« Si tu veux devenir un grand joueur, tu dois faire des choses que les autres ne peuvent pas faire. » Voilà ce que Maître Yan’an a dit à Victor Wembanyama lors de sa venue au temple Shaolin de la province de Hainan, en Chine, l’été dernier. Le moine a raconté les coulisses de ce stage mémorable à ESPN, dévoilant les efforts surhumains de la star des San Antonio Spurs.
Un quotidien spartiate
Wembanyama dormait dans trois lits simples collés les uns aux autres et se réveillait à 4h30 chaque matin. Il courait dans les forêts autour du monastère et effectuait des exercices physiques, tels que des sauts et des sprints, pour développer son équilibre et son endurance. Le basketteur s’est également adonné à la randonnée nocturne en montagne. « Il n’y avait aucune lumière nulle part. On ne voit rien. La seule façon d’avancer est d’avancer pas à pas. Écoutez votre respiration et écoutez votre cœur. Ressentez chaque pas avec votre pied. Utilisez votre conscience », explique Maître Yan’an. Un moment de calme et de concentration, même si le géant « s’est cogné la tête contre certains arbres qui bordaient le sentier ».

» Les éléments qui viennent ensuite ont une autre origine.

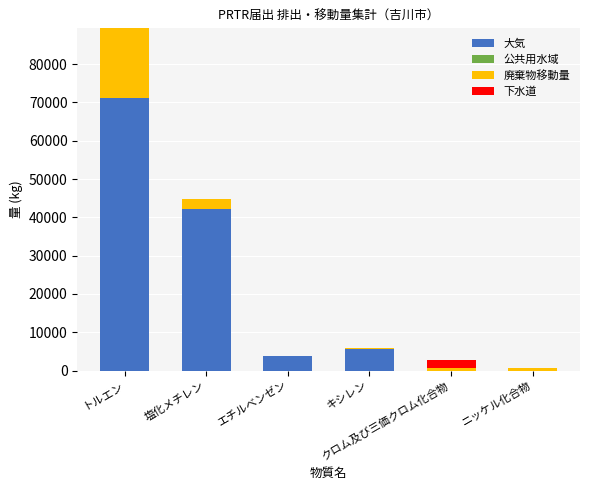

Does the chart contain stacked bars?

Yes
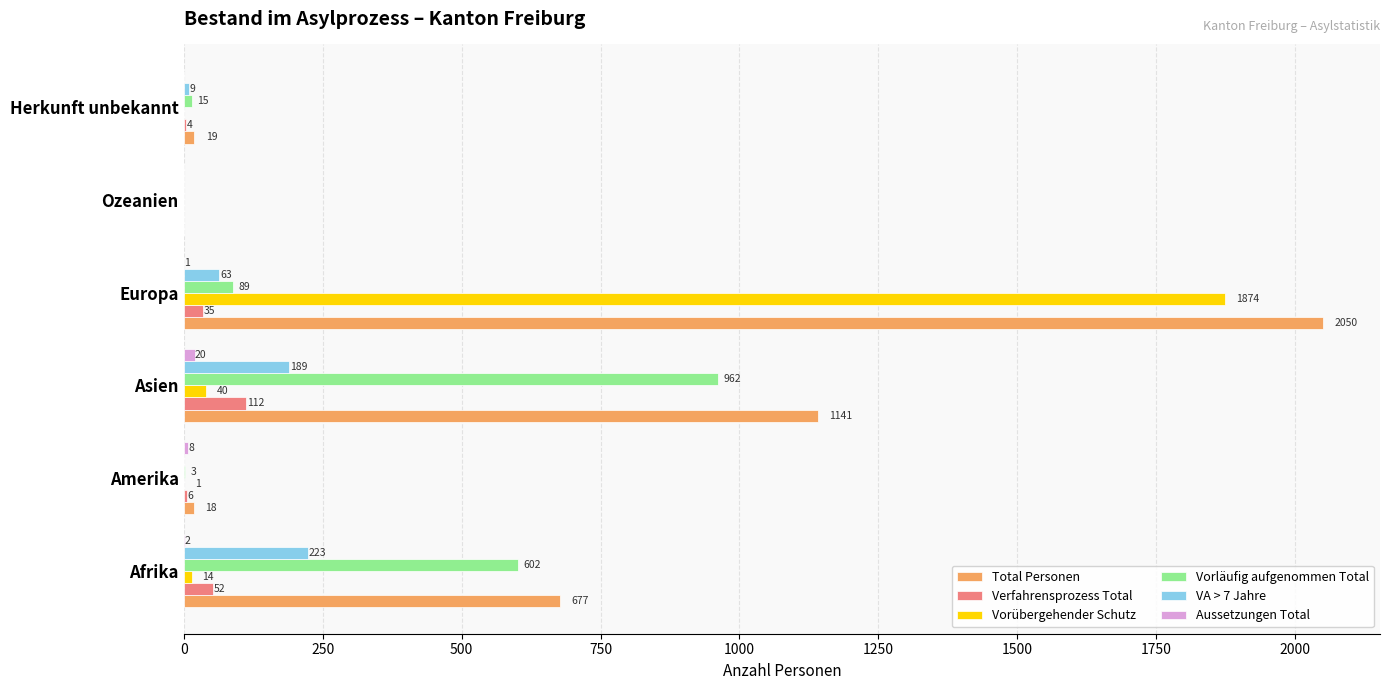

True or false: Verfahrensprozess Total has a value of 4 at Herkunft unbekannt.

True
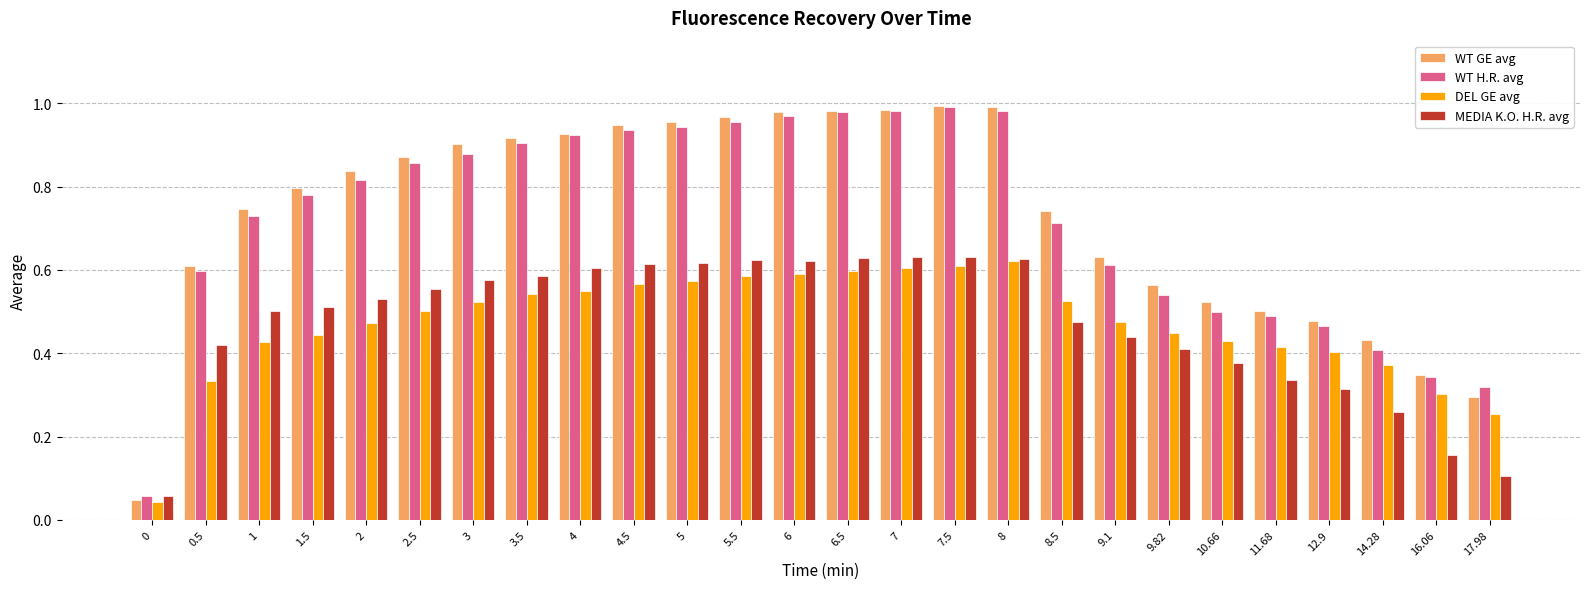

Is the value of DEL GE avg at 0.5 greater than the value of WT GE avg at 17.98?

Yes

Un défi de dribble hors norme
Le moine a lancé un autre défi au vice-champion olympique : dribbler sur tout un chemin de montagne, en traversant des ponts suspendus, des forêts et des falaises. La star de la NBA a accompli cet exploit en quatre heures et demie, alors qu’une personne lambda met généralement sept à huit heures. « Le talent ne suffit pas. Il faut aussi travailler dur. Victor possède les deux. Il travaille dur et il a du talent », souligne Maître Yan’an.
Les journées de Wembanyama étaient aussi rythmées par des séances de méditation au milieu des autres moines. Le géant restait parfois assis pendant 90 minutes dans le silence total. « Je savais qu’il en était capable. Car lorsqu’il s’entraîne, il essaie toujours encore et encore jusqu’à ce qu’il soit le meilleur », insiste son mentor. Voilà peut-être la raison pour laquelle Wemby a réussi à garder son calme face au bouledogue Isaiah Hartenstein.